Teenage Cancer Trusts‘s number one individual fundraiser right now must be terminally ill Stephen Sutton. I received an email yesterday telling me that he had reached his £1m target and Facebook was abuzz so I duly clicked on his Just Giving page and wow! It was over £3m… how is this possible?
- Start with a popular, sexy, fashionable or timely cause (sorry but this still makes a difference)
- Have and share a genuinely human story in a warm and non-patronising way
- Make the story about the person and their dreams, not the charity’s (at least not until later…)
- Make it emotional but positive
- Use images or video throughout
- Sprinkle in some celebrity comment via social media
- Share it across your social networks
- Make it easy for donors to give at every opportunity
- Share success as a ‘push’ for more donations
- Be sufficiently fleet of foot to get your communications and messages out to your audiences quickly
- Don’t expect it to work overnight but be prepared to share and talk about it if it does
Seems to me that Teenage Cancer Trust and Stephen Sutton have got this pretty much nailed. But how are they going to replicate this next month or next year?
That might sound like a spurious and maybe even callous question but most fundraisers live in a world of targets. And senior fundraisers live in a world of meeting targets and setting budgets, a process dictated by accounting and financial practices mostly developed for industry or the public sector. That’s not necessarily bad but it does mean an almost slavish approach which requires fundraisers and managers to look at what they did in the past, overlay their ideas for the next period, add a sprinkle of inflation and come up with a budget by which they will be judged for the next XX months.
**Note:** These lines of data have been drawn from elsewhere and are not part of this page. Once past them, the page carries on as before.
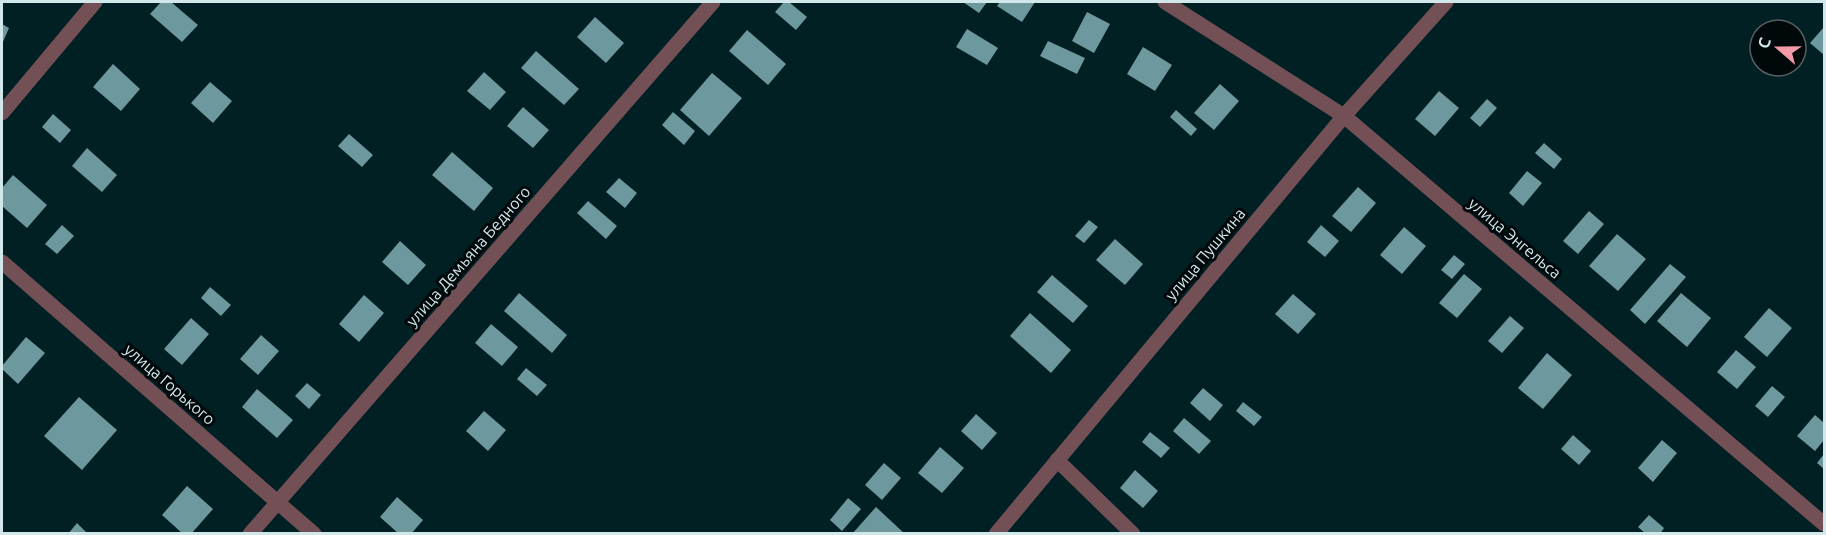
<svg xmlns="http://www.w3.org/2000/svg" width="1826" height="535" font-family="Ubuntu,sans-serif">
	<rect width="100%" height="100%" fill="#002023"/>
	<path fill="#6d989d" d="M161,2H171L198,25L182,42L150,14Z
		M784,2H789L807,17L796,30L775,12Z
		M963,2H987L979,13Z
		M1000,2H1035L1022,22L997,6Z
		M1087,12L1110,24L1094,53L1072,41Z
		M595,17L624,43L606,63L577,37Z
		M2,24L9,28L2,44Z
		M1824,27V55L1810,43Z
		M967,29L998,48L987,65L956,47Z
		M747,30L786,64L768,85L729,51Z
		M1048,41L1085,58L1077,74L1040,56Z
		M1143,47L1172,65L1155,91L1127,74Z
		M536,51L579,89L564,105L521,68Z
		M113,64L140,89L121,111L93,87Z
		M484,72L506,92L490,110L467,91Z
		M712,73L742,98L709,136L680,110Z
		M210,82L232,101L213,123L191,103Z
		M1220,84L1239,101L1214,130L1194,113Z
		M1439,91L1459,108L1435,136L1415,119Z
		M1487,99L1497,108L1480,127L1470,118Z
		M523,107L549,130L533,148L507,126Z
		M1176,110L1197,129L1191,136L1170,117Z
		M673,112L695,131L684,145L662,125Z
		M53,114L71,130L60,143L42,127Z
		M349,134L373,155L362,167L338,146Z
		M1544,143L1562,159L1554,169L1535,153Z
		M87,148L117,175L102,192L72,166Z
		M452,152L493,188L474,211L432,175Z
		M1527,171L1542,183L1523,206L1509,193Z
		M13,175L47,205L27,228L2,206V188Z
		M619,178L637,193L625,208L606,192Z
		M1358,187L1376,203L1351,232L1332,216Z
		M588,201L617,226L606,239L577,213Z
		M1589,211L1604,224L1578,254L1563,241Z
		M1089,220L1098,227L1084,243L1075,236Z
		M62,225L74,236L57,254L45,244Z
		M1321,225L1339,241L1325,257L1307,242Z
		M1404,227L1426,246L1402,274L1380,255Z
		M1617,234L1646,259L1618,291L1589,266Z
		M1115,239L1143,264L1125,285L1096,260Z
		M400,241L426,265L408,285L382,262Z
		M1454,255L1465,264L1452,279L1441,270Z
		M1670,264L1686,277L1645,324L1630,310Z
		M1464,274L1482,289L1457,318L1439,303Z
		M1052,275L1088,306L1073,323L1037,292Z
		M210,287L231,305L221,316L201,298Z
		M519,293L567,335L552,353L504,311Z
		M1681,293L1711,318L1687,347L1657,321Z
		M1293,294L1316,314L1298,334L1275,314Z
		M364,295L384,313L359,342L339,324Z
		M1769,308L1792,328L1767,357L1744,337Z
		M1030,313L1071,350L1051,373L1010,336Z
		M1510,316L1524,328L1502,353L1488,341Z
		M191,318L209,334L182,365L164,349Z
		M491,324L518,347L502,366L475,343Z
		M261,335L279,351L258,375L240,359Z
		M26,337L45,353L18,384L2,369V366Z
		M1736,350L1756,367L1737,389L1717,372Z
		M1547,353L1572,375L1543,409L1518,388Z
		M526,368L547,385L537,396L517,379Z
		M307,383L321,395L309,409L295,396Z
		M1772,386L1785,397L1768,417L1755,406Z
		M1203,388L1223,405L1210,421L1190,403Z
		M257,389L293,420L277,438L242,407Z
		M79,397L117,430L82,470L44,436Z
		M1243,402L1262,417L1254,426L1236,411Z
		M484,411L506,430L488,451L466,431Z
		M976,414L997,433L982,450L961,431Z
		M1815,415L1824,423V440L1815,451L1797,436Z
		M1184,418L1211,441L1199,454L1173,431Z
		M1150,432L1170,448L1161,458L1142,442Z
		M1573,435L1591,451L1579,465L1561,449Z
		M1662,440L1677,453L1653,482L1638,468Z
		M940,447L964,468L942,493L918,473Z
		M1824,454V469L1817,463Z
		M884,463L901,478L882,500L865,485Z
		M1135,470L1158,491L1143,508L1120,488Z
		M187,486L213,509L191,534H183L162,515Z
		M397,497L423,520L411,534H399L380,517Z
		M848,498L861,509L842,531L830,520Z
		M876,507L905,534H852Z
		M1649,515L1664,528L1660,534H1646L1638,527Z
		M77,523L88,534H68Z"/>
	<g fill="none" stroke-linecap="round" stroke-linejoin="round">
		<path stroke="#735055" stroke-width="15" d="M1165,2L1344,116L1824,524
			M2,113L95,2
			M2,262L314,534
			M1057,460L1133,534
			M250,534L713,2
			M996,534L1344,116L1446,2"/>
	</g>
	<g text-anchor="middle" stroke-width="6" stroke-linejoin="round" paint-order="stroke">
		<g font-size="16" fill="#d1e7e9" stroke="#00080a">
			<text transform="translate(1515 238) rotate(40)" y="6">улица Энгельса</text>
			<text transform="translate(1205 254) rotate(-50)" y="6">улица Пушкина</text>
			<text transform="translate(468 256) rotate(-49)" y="6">улица Демьяна Бедного</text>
			<text transform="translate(170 384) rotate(41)" y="6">улица Горького</text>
		</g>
	</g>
	<rect width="1826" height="535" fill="none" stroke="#d1e7e9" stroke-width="6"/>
	<g transform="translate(1778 48) rotate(290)"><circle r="28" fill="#00080a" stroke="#546163" stroke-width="1.5"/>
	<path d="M0-4.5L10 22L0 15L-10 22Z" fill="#f39aa8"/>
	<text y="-9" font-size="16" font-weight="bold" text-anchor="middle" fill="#d1e7e9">С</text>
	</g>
</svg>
And this is the problem with successes like this one. Lots of charities could say they’ve taken the steps above. In fact I’ve been working with two in the last fortnight who have followed the advice of experts almost to the letter and not seen anything like this level of success. So why does it work some times and not others?
Personally, I think social media-driven campaigns will continue to add great value but that they simply can’t be planned like quarterly mailshots, marathons or gala events – there’s just too much X-factor involved (dictionary definition, not talent show). And that means its hugely difficult to secure resources to deliver them in the first place. If we can’t forecast with certainty potential returns, we lose out on the investment during budgeting time.
So, I see two possible solutions:
- Finance directors and CEOs allow us some genuinely speculative budget to plan the unplannable and see if our organisations can generate £3m… maybe
- We continue to try and secure modest testing and communications budgets that we use to grow social networks, share awesome stories and hope that someone or some group leverages that with / for us bringing to bear their social networks. And we make it easy for them to succeed once they do.
No prizes for guessing which I think will be more likely…
That said, I will donate £100 to the Teenage Cancer Trust campaign if anyone in their team gets in touch and lays out honestly what they did that was different to what other charities do and led to their awesome success. And then I’ll share it with everyone. You’ll get me at firstname.lastname@example.org
And the very best of British luck to Mr Stephen Sutton – top fella.